AMD executives said they didn’t want to buy their way into the tablet market like Intel, which has been subsidizing tablet makers to use its x86 chips through its “contra revenue” program. Instead, AMD wants to be selective in its product mix, and focus on high-margin and high-value products.
“This idea of contra revenue is foreign to us,” said Rory Read, CEO of AMD, during the call.
AMD could go after tablets priced at $300, but won’t go under that, said Nathan Brookwood, principal analyst at Insight 64.
“They are not chasing bad business,” Brookwood said.
AMD doesn’t have the financial resources to provide subsidies to tablet makers to use its chips, Brookwood said.
Though the tablet market is important, AMD is more concerned about generating revenue from custom chips and other areas, Brookwood said.
AMD makes custom chips for game consoles like Microsoft’s Xbox One and Sony’s PlayStation 4, which helped drive up revenue by 28 percent in the first fiscal quarter of 2014. AMD’s revenue in the PC, server and tablet chip business declined.

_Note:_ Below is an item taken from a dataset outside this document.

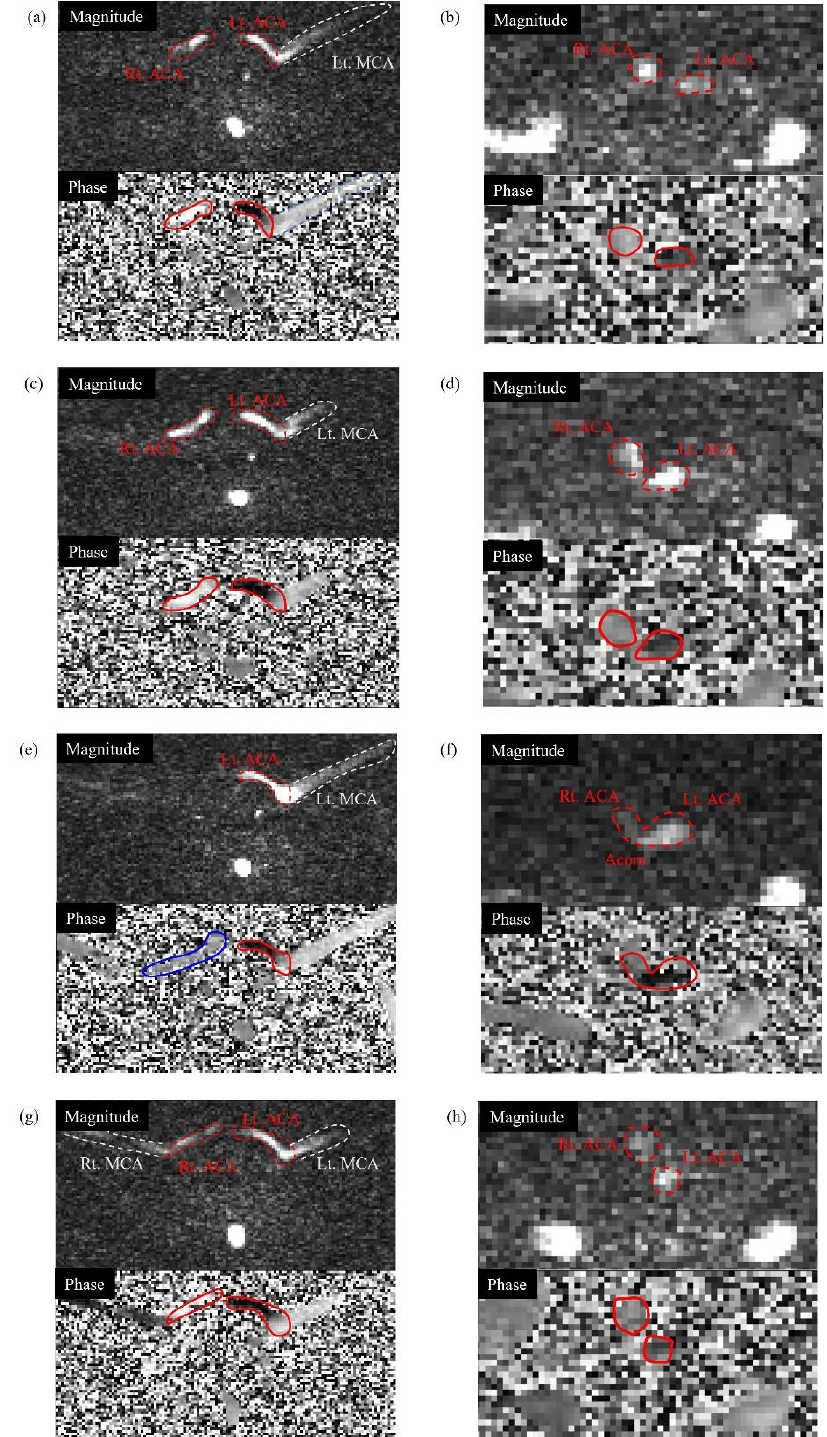
Figure 5. Representative slices for the analysis of the anterior cerebral artery (ACA) and anterior communicating artery (Acom) flow directions at velocity encoding (VENC) = 50 cm/s (magnitude and phase images on the top and bottom, respectively, and images of ACA and Acom on the left and right, respectively): ( a , b ) normal phantom; ( c , d ) right ICA 50% stenosis phantom (ICA50); ( e , f ) right ICA 100% occlusion phantom (ICA100); and ( g , h ) right VA 100% occlusion phantom (VA100). The phase images were obtained from a left – right encoding direction. The red lines represent a normal ACA and Acom flow, and the blue lines represent a reversed flow. The white dotted lines indicate the middle cerebral artery (MCA).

Addressing the wide tablet market isn’t a good idea for AMD and its bottom line, said Dean McCarron, principal analyst at Mercury Research. AMD is directing more resources out of tablets and into consoles, where there is more financial reward, McCarron said.

AMD needs big customers

But it does need one or two big customers to help their tablet business, he said.

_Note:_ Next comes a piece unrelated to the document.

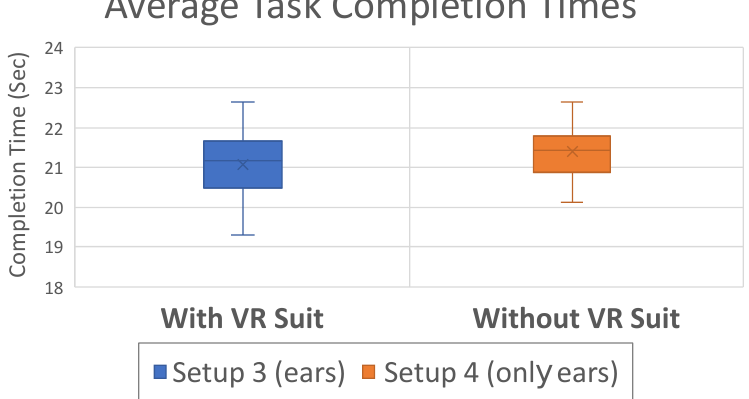
Figure 12. Average task completion times of “Setup 3 (ears)” and “Setup 4 (only ears)”. Figure 13 shows the average responses to questions about discomfort scores and the desire to use “Setup 3 (ears)” and “Setup 4 (only ears)”. Comparison of the average discomfort level of “Setup 4 (only ears)—without the VR suit” with that of “Setup 3 (ears)— with the VR suit” using the Wilcoxon test showed significant differences between these two setups ( Z = − 2.809, p = 0.005); participants rated “Setup 4 (ears only)” as more comfortable than “Setup 3 (ears)”.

“They are being very judicious in what part of the product stack they are playing in,” McCarron said. “They are working on home-run customers.”
A $200 million chip deal is big for AMD, but peanuts for a company like Intel, McCarron said.
Intel also has its own factories and can afford to subsidize chips. AMD gets its chips made from contract chip manufacturers like GlobalFoundries.
Intel is looking to ship 40 million tablet chips this year, and this week reported it had shipped 5 million tablet chips in the first fiscal quarter. The tablet market is currently favorable to ARM, so Intel has to provide subsidies and incentives to device makers in an effort to establish x86 chips.
And just like in PCs, AMD could simply piggyback Intel’s success and make its way into the x86-friendly tablet market.
“It isn’t the first time that’s happened,” Brookwood said. “But I don’t think they want to do that.”